Blanding's turtle is one of the species the new restoration project launched by SNC is hoping to attract. (Photo courtesy of flickr user Andrew Cannizzaro).

SNC launches three-year partnership to restore wetlands in Larose Forest

Blanding’s turtles, Painted turtles, Western Chorus frogs, Leopard frogs and Yellow-Spotted salamanders. No this isn’t an introduction to a kid’s woodland amphibians project. Rather, these are only some of the species South Nation Conservation (SNC) is hoping to help through its latest restoration efforts in the Larose Forest.

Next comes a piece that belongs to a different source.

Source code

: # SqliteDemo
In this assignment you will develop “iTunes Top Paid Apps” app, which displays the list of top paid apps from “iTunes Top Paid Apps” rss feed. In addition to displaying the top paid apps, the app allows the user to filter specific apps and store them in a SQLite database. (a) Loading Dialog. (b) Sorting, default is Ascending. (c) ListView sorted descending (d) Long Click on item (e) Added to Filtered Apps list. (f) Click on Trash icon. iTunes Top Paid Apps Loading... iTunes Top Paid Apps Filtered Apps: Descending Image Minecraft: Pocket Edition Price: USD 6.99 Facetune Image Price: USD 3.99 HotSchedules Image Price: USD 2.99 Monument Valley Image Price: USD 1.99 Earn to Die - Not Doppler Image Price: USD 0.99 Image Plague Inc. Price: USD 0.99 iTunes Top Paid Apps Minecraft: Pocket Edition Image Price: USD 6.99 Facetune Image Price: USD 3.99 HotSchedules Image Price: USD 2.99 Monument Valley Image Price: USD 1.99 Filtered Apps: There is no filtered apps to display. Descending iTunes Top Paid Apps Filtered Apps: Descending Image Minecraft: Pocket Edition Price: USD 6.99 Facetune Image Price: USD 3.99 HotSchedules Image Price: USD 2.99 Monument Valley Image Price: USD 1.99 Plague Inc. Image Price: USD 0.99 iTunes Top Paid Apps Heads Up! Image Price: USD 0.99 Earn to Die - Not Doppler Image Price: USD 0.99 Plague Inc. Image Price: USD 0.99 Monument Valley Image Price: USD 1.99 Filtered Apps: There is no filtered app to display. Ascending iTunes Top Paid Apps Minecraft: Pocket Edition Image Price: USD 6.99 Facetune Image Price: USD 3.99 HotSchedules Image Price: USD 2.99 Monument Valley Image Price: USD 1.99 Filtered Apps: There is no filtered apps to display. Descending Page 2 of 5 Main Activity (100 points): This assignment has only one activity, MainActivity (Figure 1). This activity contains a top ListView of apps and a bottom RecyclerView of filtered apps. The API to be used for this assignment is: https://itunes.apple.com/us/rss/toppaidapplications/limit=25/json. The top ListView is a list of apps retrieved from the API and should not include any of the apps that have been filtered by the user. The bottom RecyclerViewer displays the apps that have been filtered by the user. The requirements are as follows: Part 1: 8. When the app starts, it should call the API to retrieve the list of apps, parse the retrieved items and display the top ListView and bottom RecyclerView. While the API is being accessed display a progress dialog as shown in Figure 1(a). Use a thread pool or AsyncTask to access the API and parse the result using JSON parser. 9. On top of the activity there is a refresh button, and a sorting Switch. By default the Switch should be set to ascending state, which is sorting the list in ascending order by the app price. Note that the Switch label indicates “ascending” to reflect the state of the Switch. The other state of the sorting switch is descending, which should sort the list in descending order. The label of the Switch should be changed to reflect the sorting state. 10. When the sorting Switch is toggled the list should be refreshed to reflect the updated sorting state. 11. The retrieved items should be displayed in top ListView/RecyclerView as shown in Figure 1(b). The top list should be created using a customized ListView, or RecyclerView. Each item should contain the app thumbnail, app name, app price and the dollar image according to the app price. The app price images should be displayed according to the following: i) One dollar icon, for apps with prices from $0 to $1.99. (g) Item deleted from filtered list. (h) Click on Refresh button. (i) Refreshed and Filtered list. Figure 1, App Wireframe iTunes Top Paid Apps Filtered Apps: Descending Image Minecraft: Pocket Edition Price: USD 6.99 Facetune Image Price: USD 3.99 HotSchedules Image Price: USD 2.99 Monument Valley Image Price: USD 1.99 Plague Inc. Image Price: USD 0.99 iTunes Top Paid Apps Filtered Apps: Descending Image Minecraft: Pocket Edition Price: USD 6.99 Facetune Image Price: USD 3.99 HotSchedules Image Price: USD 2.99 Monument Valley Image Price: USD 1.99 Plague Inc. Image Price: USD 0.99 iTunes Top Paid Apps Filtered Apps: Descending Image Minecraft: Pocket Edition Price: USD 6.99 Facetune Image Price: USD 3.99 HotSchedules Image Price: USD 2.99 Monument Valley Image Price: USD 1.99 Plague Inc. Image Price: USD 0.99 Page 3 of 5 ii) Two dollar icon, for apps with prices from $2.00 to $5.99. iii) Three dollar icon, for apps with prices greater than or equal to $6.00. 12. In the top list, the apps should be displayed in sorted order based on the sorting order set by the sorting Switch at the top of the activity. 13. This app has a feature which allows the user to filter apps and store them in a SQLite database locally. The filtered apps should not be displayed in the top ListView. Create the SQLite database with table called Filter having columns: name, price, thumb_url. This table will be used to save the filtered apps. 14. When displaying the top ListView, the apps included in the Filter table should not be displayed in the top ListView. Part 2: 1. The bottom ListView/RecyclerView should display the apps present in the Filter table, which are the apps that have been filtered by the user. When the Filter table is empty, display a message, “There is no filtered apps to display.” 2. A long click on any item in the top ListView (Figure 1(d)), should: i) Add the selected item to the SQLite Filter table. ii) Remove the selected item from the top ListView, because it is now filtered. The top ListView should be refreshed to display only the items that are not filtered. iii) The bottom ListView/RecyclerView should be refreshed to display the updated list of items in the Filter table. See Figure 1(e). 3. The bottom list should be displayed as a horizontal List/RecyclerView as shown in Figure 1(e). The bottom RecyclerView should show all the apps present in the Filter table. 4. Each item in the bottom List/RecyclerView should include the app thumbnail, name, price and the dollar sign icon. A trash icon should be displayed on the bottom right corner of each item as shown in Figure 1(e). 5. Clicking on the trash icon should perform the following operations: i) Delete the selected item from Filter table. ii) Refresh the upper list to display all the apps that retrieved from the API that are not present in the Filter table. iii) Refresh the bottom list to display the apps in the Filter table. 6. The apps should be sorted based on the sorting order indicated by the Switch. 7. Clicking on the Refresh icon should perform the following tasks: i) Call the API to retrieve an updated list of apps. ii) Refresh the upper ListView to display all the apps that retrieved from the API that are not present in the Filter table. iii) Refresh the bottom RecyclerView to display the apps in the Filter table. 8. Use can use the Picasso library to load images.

The project aims to restore wetlands to a former red pine plantation site that was cut down four years ago. Remnants from the 1920s and 1930s—when the land was used for agriculture—make for a challenge. There are still long, straight ditches that are funneling water off the site. SNC will be working to restore those to more “meandering channels,” says Michelle Cavanagh, SNC’s stewardship team leader. That way, she says, “You’re creating more variety in the habitat.”

The slower streams will also help reduce erosion currently felt after the plantation was cut down.

Timeline

The project comes as a three-year partnership mainly between SNC, Ontario Power Generation and the United Counties of Prescott and Russell and will cost about $264,000.

This first year is dedicated to restoring the ditches. That will will SNC to create open pools for amphibians and reptiles to use as breeding grounds. These grounds will be key to try and help bring back species like the blanding turtle that are considered endangered. 

In the last year, teams will be planting shrubs to attract pollinators like butterflies, bees and dragonflies, and monitoring to see what effects its had on habitat.

Cavanagh says SNC has worked on a similar project before with good results.

“It’s really neat to see (species) come once you build this thing,” she says. “We’re hoping to see the same sort of thing in Larose Forest.”

The green square outlines the rough site of the project. (Courtesy of South Nation Conservation).